:: About this exercise ::
Please retype all of the records below word for word, leaving out any pictures.
======== Input records
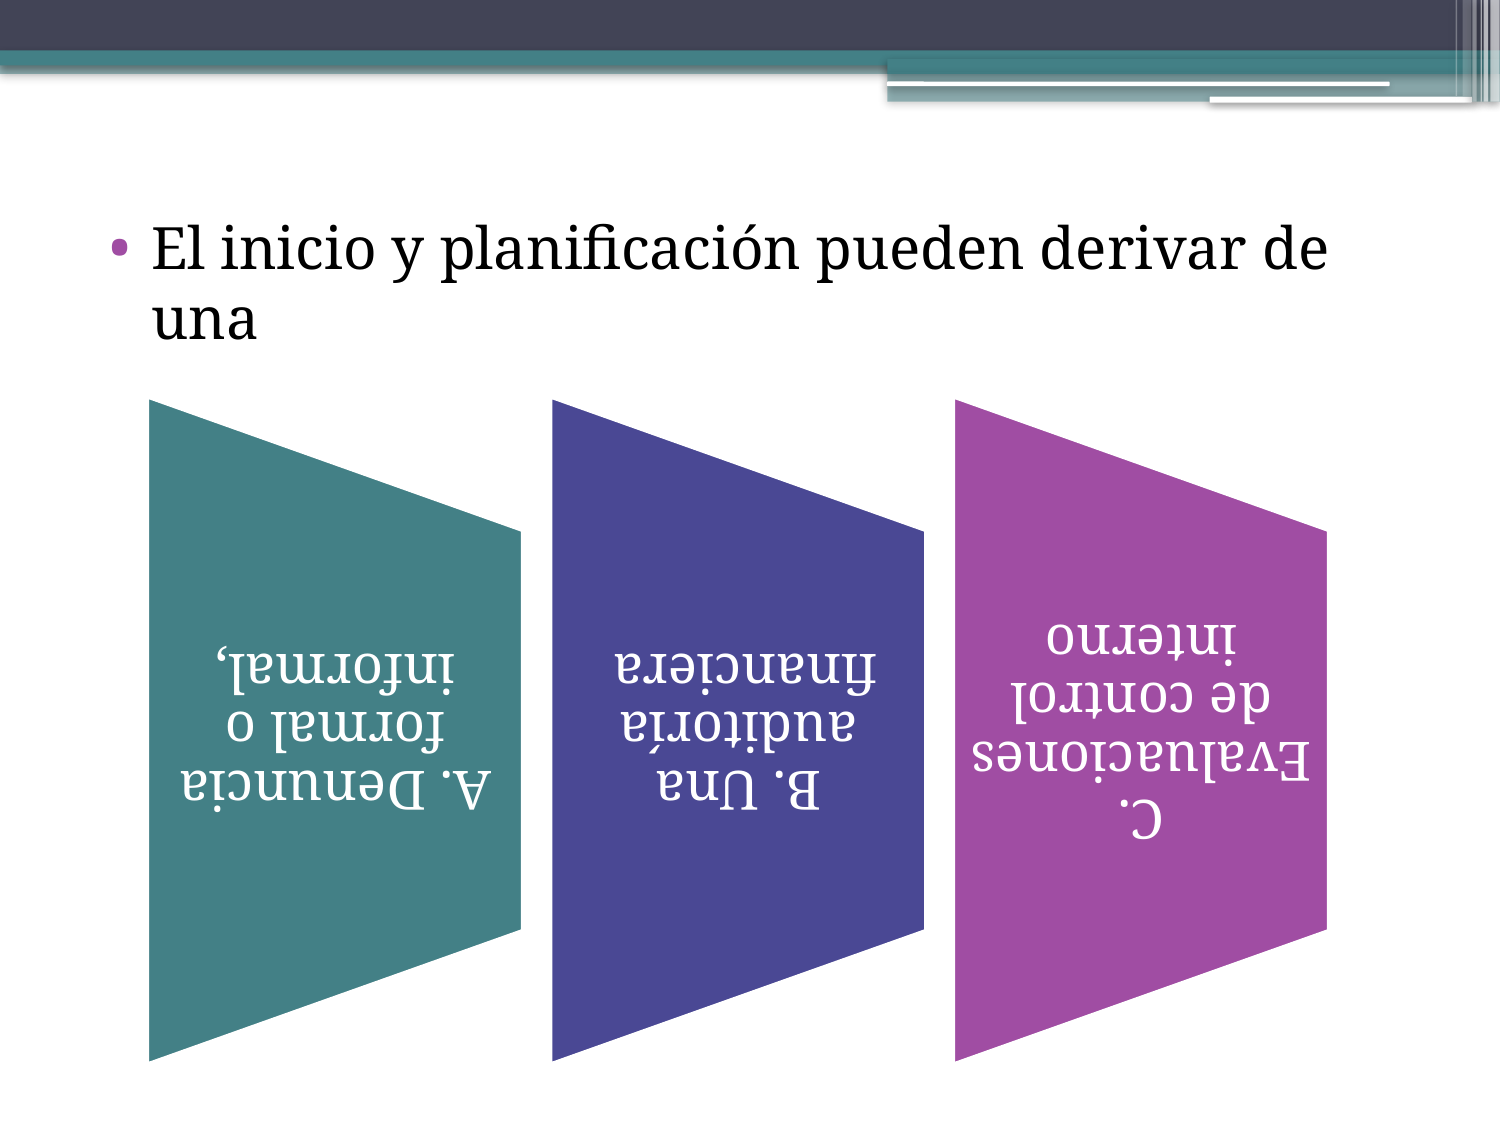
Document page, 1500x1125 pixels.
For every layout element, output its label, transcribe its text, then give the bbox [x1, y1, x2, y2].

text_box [147, 396, 1329, 1065]
list El inicio y planificación pueden derivar de una [76, 203, 1427, 315]
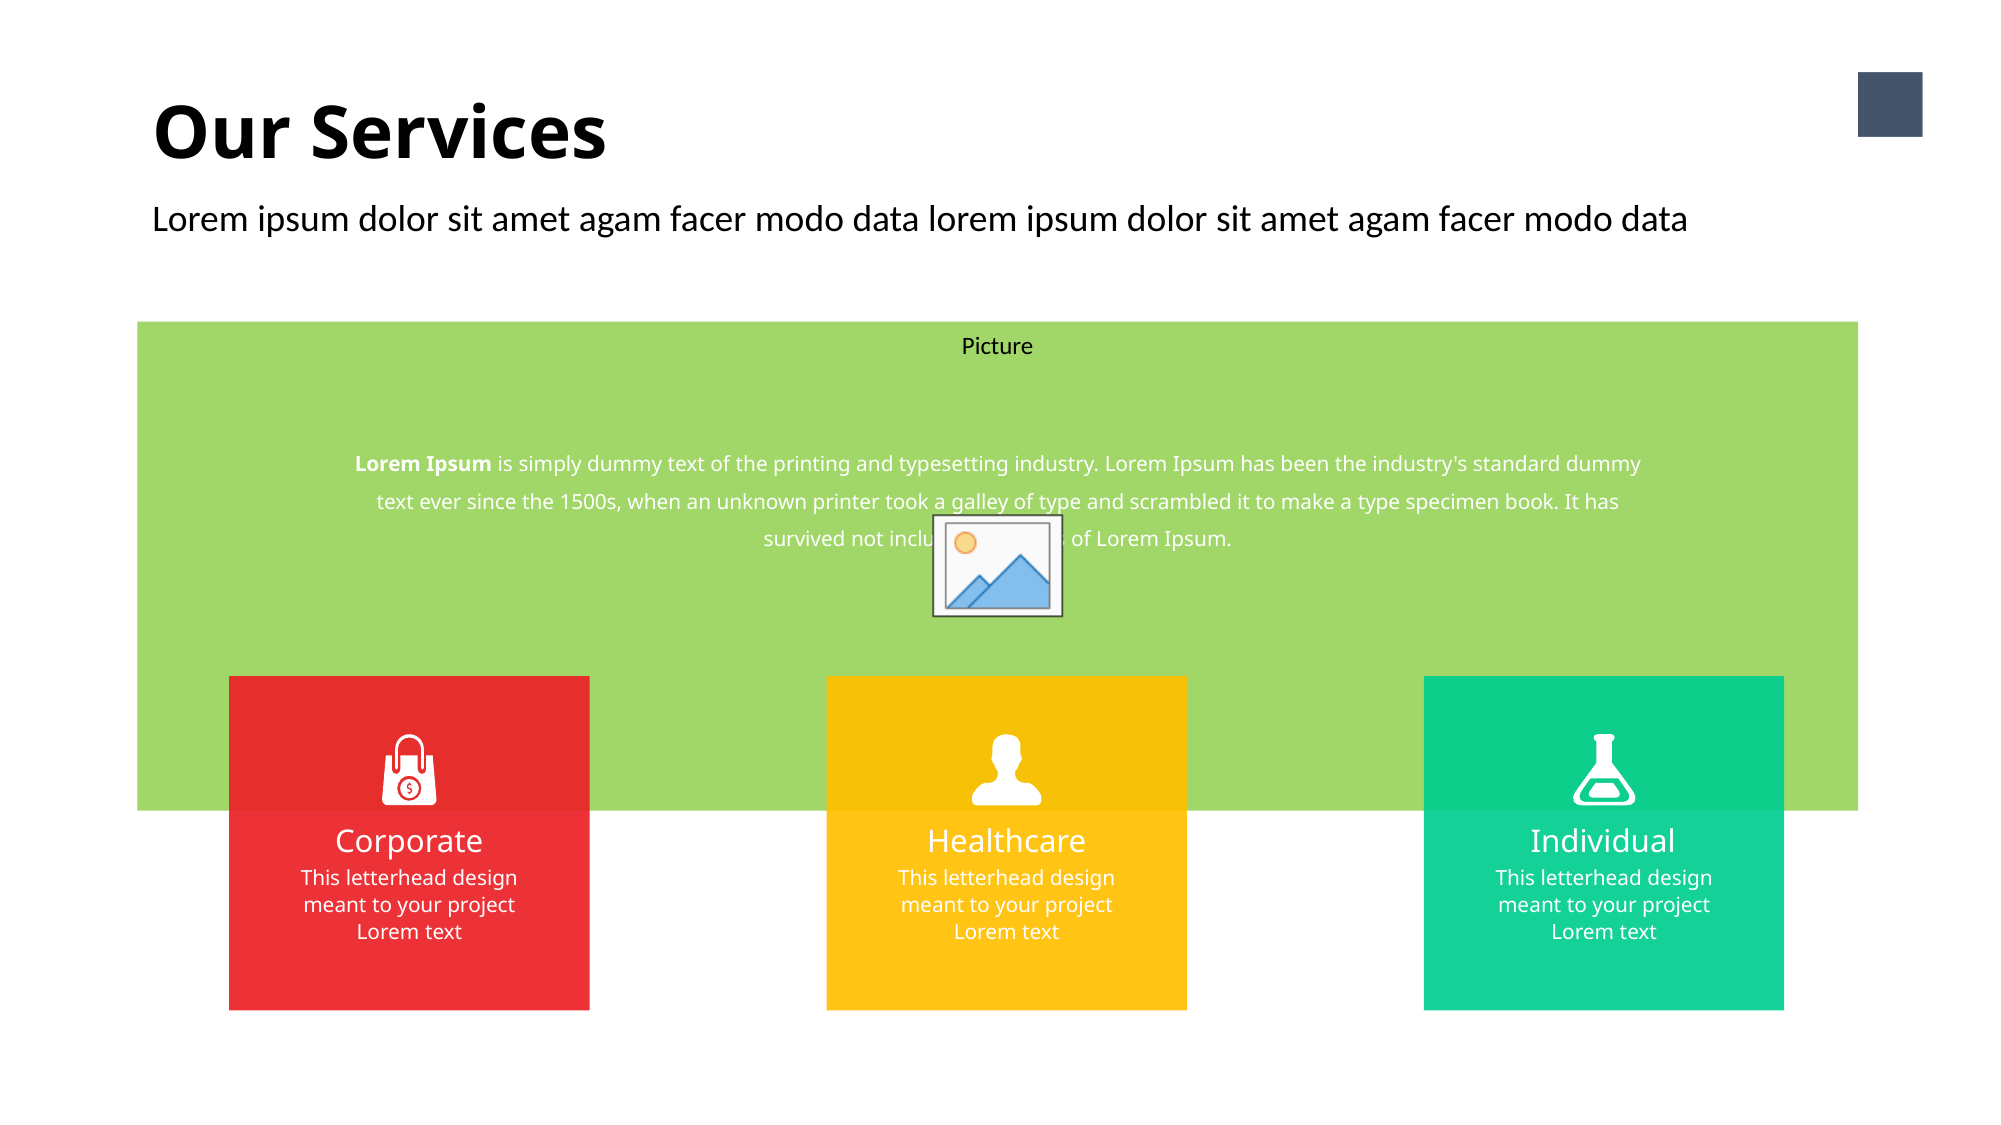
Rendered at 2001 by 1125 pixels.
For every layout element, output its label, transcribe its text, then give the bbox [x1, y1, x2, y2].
================
:: Response for this exercise ::
Document page, 1500x1125 pixels.
For every layout element, output its label, transcribe its text, then give the bbox [x1, y1, x2, y2].

text_box [147, 396, 1329, 1065]
list El inicio y planificación pueden derivar de una [76, 203, 1427, 315]
Rendered at 2001 by 1125 pixels.
For every layout element, output its label, transcribe its text, then give the bbox [x1, y1, x2, y2].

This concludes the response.